Select async/concurrency primitives based on your specific usage patterns and requirements rather than defaulting to generic solutions. Different async contexts benefit from different tools:

Cancellation patterns: Use dedicated utilities like CancellationToken::run_until_cancelled() instead of manual tokio::select! loops when you need simple cancellation logic.

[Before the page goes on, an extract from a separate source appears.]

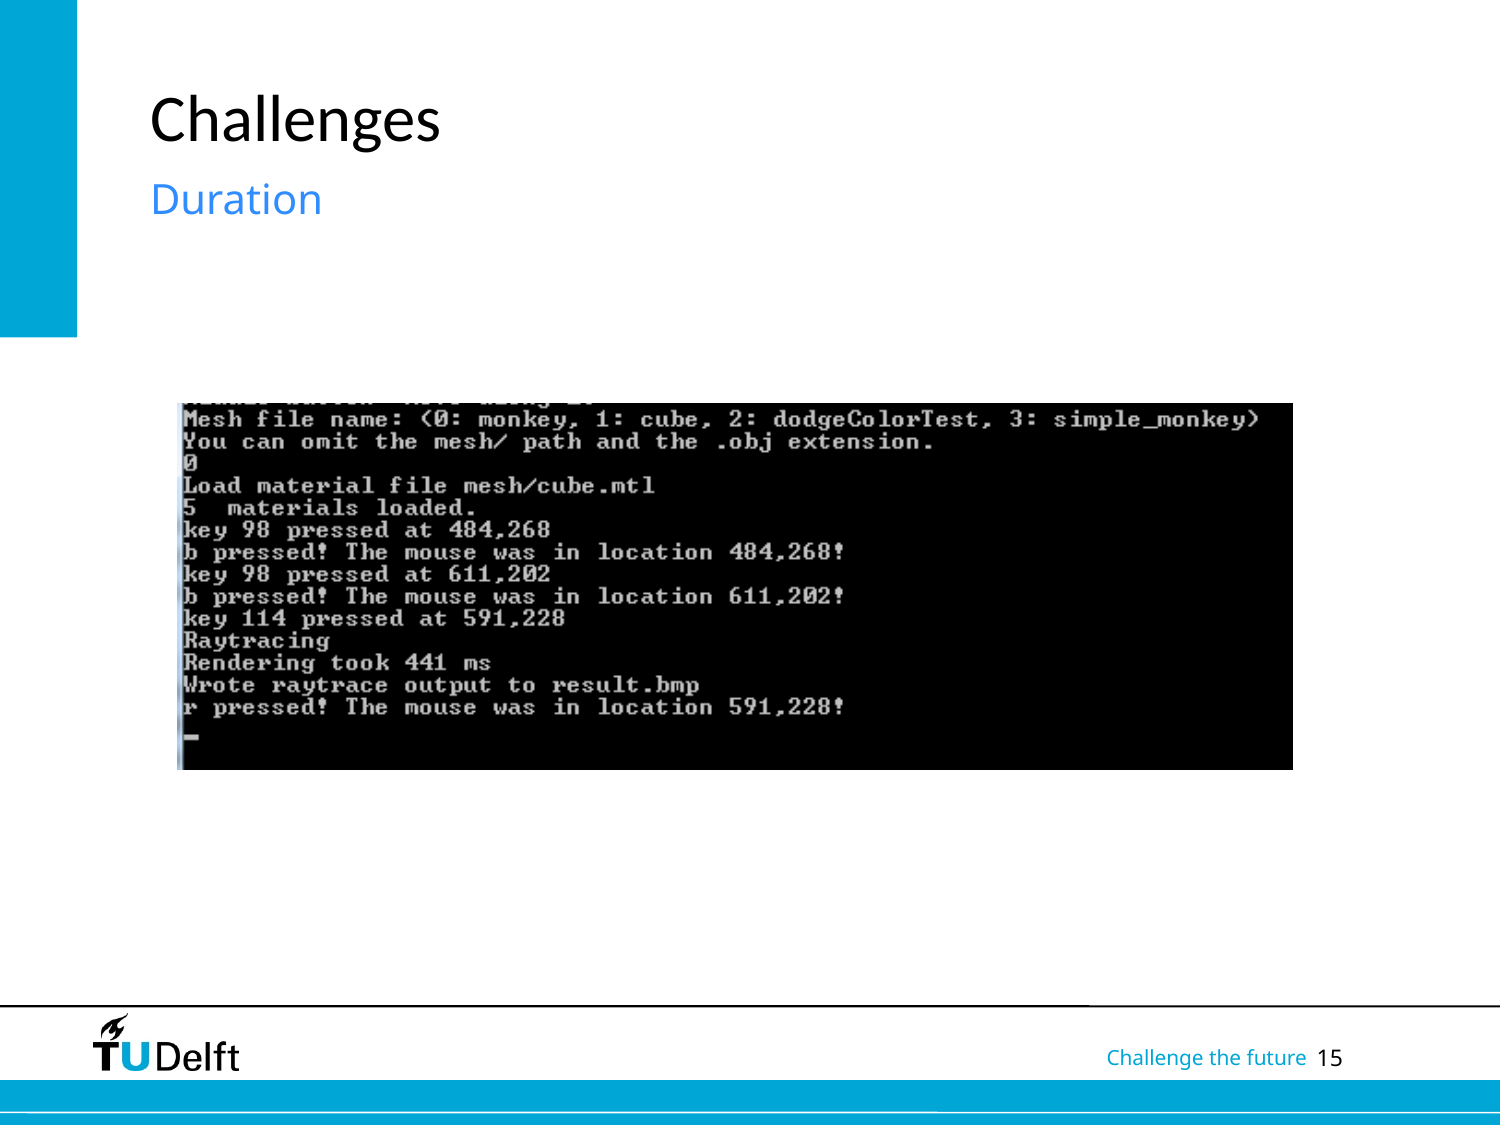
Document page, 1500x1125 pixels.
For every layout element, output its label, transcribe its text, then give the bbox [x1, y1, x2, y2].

// Instead of manual select loops:
loop {
    tokio::select! {
        Ok((stream, _)) = listener.accept() => { /* handle */ }
        _ = token.cancelled() => { break; }
    }
}

// Use the dedicated utility:
token.run_until_cancelled(async {
    // your async logic here
}).await;

Data flow patterns: Prefer Streams over channels when you need concurrent message processing and better debugging capabilities. Streams allow for easier composition with .inspect(), .for_each_concurrent(), and other combinators.

// Instead of channels:
let (tx, mut rx) = mpsc::channel(chunk_size);
fetch_range(tx, slice).await?;
while let Some(message) = rx.recv().await { /* handle */ }

// Use streams:
let stream = fetch_range(slice).instrument(info_span!("fetch"));
stream.for_each_concurrent(None, |message| handle_message(message)).await;

Synchronization: Use async-aware locks (like tokio::sync::RwLock) only when you need to hold the lock across await points. For short, synchronous critical sections, prefer std::sync or parking_lot locks for better performance.

// Use async locks only when holding across awaits:
let guard = async_lock.lock().await;
some_async_operation().await; // Lock held across await
drop(guard);

// Use sync locks for quick operations:
{
    let guard = sync_lock.lock().unwrap();
    quick_synchronous_work();
} // Lock automatically released

This approach reduces complexity, improves performance, and makes code more maintainable by matching the tool to the specific concurrency requirements.